* PAGE EXCERPT:
*** Begin section ***

There is one week of the summer that is the best week of our lives. Summer cabin week. We rent a cabin up north in Minnesota like Minnesotans do, and we, as a family of five, unplug from the world, spend long days on the shore of the lake, in the water, on a boat, eat s’mores and egg my husband on to make a better “World’s Best Toasted Marshmallow” than the last. In the evenings, my husband and I kick back with a glass of wine, cheese, and admire the lake or let our inner competitive natures take us to a different level in a cut throat game of Scrabble. Even rainy days can’t get us down. We watch morning cartoons, make bracelets, color drawings, and build legos. It is our week of complete togetherness and pure fun. It is the one week I look forward to the most all year long. Summer cabin week. The best week of our family’s year.
Except this past summer. It had been a grueling fall turned winter turned spring. It was a blurry concoction of muddy distress and gasping for air. I won’t get into the details, but my endurance had been my whimpering crutch to lean on through a difficult season of life. Our weeklong summer vacation was the horizon that I daydreamed about and when I took deep breaths, I imagined smelling the lake air that was just around the corner. But as the week drew closer, my husband and I both knew that we would not be out of the woods of our hard year that was wearing us both down in the worst of ways. And soon, we went from panic to surrendering that our magical summer week would be edged out by my husband’s work demands. Determined to still go, we went through the motions of packing, driving up north and settling into our cozy cabin with the sparkling reflections of the gorgeous lake taunting us from our cabin window. The week of vacation was filled with long, full work days for my husband and full, effortful days for me of trying to preserve the magic of the lake and cabin for my kids. From my kids’ perspective, it was still the best week of the summer. And while I will admit, I still enjoyed the joy of my kids as they laughed and buried one another in the sand, it ground at my patience that here I was, still leaning, trying to stay upright and keep together the fabrics of my family. I tried to hold on to the fact that all things considered, we were lucky to have this trip at all and that the bottom line was that my kids’ memories of our summer week would still be ones filled with happiness. But it was freakin’ hard.
My husband and I are always surprised when people comment on how we “have it all.” Handing off the baton stealthily as we pass one another during all hours of the days and weeks. Him out of town. Me working a string of overnights. Him working long hours. Me working the weirdest of hours. We still choose to manage our kids’ hockey team. I still choose to participate in the PTO at both our kids’ schools. He is on the board of a non-profit charity that helps provide support for legal representation for foster children. I like to bake goods for his office on days off. He trucks the kids along to their various activities on weekends I am working. I love to write on the side. He gets honored with awards and makes national lists of awesome lawyers I disgruntling agree to not share on social media. We plan big parties for our kids’ birthdays. We host evenings with friends. We plan date nights and sneak long weekends away to ski, to our favorite retreats, to Napa, to spend with friends. We plan week-long summer vacations for our family. We make crazy choices to train together for half marathons.

*** End section ***

* TASKS:
• A. In the records, starting at the first line and ending at the line containing "neki nаčin uveri", change "Careers" to "Jobs" and write out those lines again with nothing else altered.
• B. What comes next in the essay about the family's summer cabin week? Write the passage that follows its final sentence.

* Text data extracted from pages:
*** Begin section ***

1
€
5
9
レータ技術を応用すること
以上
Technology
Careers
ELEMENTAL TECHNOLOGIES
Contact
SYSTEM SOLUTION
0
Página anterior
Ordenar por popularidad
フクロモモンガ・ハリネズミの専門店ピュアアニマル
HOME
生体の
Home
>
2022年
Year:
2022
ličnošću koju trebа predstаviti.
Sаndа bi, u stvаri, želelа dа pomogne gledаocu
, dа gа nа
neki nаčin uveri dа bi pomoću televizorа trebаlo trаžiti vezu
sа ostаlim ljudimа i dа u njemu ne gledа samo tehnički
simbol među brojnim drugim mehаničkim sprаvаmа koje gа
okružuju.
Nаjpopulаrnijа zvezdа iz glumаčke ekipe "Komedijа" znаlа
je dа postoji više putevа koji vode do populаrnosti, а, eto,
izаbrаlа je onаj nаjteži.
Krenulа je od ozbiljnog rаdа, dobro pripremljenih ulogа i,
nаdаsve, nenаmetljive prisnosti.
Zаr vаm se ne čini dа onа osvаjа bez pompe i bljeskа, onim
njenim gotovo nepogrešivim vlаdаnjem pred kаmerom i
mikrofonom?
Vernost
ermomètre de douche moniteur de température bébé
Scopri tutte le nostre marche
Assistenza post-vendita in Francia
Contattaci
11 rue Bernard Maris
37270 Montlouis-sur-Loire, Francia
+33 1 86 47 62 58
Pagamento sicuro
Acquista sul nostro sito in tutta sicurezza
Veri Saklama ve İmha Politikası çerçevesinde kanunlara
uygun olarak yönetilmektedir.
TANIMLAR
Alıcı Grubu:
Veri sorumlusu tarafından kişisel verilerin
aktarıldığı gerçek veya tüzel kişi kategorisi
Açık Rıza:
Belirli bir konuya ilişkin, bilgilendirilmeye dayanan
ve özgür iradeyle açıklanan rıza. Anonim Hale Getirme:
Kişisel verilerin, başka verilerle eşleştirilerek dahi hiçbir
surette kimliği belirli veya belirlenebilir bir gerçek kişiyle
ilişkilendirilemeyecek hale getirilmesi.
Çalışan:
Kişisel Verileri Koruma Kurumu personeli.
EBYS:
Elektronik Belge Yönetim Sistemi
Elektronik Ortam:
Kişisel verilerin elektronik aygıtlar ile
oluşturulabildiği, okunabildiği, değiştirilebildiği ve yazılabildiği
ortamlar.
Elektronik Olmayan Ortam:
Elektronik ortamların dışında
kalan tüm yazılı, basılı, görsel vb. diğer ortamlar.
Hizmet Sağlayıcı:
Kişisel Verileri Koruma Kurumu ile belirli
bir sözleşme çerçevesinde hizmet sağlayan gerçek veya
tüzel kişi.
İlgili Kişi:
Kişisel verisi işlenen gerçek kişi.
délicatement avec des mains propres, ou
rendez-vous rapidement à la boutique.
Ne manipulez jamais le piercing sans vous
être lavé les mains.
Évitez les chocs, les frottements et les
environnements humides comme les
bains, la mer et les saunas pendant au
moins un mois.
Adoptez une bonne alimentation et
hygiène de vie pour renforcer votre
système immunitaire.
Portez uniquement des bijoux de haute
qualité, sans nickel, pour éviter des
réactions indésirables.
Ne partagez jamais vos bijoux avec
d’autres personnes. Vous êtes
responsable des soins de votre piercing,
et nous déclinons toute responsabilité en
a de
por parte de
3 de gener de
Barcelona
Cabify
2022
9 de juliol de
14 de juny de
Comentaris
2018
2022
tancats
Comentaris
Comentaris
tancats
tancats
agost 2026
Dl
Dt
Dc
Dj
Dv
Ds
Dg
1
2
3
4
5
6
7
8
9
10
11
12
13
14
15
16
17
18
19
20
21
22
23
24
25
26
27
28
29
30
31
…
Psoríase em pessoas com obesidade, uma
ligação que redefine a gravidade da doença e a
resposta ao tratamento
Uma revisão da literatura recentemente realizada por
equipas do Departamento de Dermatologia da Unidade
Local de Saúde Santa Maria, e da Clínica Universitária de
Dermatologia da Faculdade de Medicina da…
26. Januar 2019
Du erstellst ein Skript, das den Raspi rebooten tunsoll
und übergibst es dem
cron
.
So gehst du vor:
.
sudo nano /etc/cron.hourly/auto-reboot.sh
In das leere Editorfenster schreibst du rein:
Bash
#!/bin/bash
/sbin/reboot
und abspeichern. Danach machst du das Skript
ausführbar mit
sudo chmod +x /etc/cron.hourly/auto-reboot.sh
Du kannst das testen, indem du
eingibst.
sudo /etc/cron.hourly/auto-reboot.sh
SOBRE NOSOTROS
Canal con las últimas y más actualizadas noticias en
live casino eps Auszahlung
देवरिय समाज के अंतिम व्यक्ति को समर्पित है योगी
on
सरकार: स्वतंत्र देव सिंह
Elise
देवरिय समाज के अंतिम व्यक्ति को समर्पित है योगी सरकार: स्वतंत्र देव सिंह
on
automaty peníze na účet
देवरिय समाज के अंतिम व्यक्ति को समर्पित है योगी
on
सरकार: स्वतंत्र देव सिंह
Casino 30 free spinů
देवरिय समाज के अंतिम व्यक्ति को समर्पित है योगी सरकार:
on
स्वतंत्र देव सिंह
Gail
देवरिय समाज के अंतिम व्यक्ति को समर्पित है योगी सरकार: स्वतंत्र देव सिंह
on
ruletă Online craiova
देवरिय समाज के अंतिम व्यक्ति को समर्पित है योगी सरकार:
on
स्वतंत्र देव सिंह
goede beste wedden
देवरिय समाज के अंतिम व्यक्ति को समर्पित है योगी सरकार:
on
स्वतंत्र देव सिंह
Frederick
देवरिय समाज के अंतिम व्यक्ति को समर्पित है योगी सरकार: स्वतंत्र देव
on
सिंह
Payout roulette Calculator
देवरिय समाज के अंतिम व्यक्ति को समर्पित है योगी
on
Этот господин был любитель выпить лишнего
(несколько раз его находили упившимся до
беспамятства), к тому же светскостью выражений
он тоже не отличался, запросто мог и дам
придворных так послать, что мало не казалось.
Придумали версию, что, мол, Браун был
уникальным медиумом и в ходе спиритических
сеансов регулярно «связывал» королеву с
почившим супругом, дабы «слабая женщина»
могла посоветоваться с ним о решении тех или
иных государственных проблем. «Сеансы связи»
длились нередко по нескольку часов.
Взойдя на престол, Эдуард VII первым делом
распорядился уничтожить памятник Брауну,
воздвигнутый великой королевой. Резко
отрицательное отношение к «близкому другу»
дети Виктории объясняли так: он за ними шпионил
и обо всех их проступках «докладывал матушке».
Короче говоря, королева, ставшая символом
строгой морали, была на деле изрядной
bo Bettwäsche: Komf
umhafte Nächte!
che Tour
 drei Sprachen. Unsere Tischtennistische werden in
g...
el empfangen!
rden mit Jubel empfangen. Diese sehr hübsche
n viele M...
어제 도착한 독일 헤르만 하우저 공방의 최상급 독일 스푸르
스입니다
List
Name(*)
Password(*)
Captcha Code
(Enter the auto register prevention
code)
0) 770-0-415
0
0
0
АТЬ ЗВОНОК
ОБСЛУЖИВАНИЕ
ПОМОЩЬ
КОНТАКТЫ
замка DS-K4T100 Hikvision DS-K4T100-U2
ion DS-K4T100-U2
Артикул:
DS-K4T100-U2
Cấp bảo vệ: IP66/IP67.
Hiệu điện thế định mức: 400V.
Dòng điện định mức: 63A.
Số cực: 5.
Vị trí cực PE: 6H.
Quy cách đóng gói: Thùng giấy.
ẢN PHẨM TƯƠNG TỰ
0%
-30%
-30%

*** End section ***

* REPLIES:
• A.
1
€
5
9
レータ技術を応用すること
以上
Technology
Jobs
ELEMENTAL TECHNOLOGIES
Contact
SYSTEM SOLUTION
0
Página anterior
Ordenar por popularidad
フクロモモンガ・ハリネズミの専門店ピュアアニマル
HOME
生体の
Home
>
2022年
Year:
2022
ličnošću koju trebа predstаviti.
Sаndа bi, u stvаri, želelа dа pomogne gledаocu
, dа gа nа
neki nаčin uveri dа bi pomoću televizorа trebаlo trаžiti vezu

• B.
How do we do it all.
I will be the first to laugh maniacally and flail my arms like a rabid animal that we are hardly capable of “doing it all.” Except, most of the time, I’m too tired to flail my arms at anything. If you asked me, we are scrambling to “have it all”, one day at a time, with nothing truly figured out. Our priorities tug and pull at us and bicker with one another to edge out their competition. We get stuck in the middle feeling like we are watching the construction of an overambitious house made of cards that might blow over at any given moment if one flimsy card is misplaced.
This is something we never trained for when we said “I do.” While I thought I knew when we were dating that my husband would be a good father and partner, I truly and foolishly had no idea what gave me that impression. He could have turned into the worst. So, first and foremost, I am thankful that did not happen.
What makes us functional is our uncanny awareness of one another. We both carry an internal stress barometer for the other. And when the other’s stress is ticking into the red, our ability to take over expands. When the other’s frustration and mood takes a nosedive for the worse, the other is their to lay out the trampoline so when we fall, we bounce and don’t hit the ground. When these safe measures are too late and we do crumple into the ground, we snatch up the super glue and mend one another the best we can with the fiercest devotion to one another.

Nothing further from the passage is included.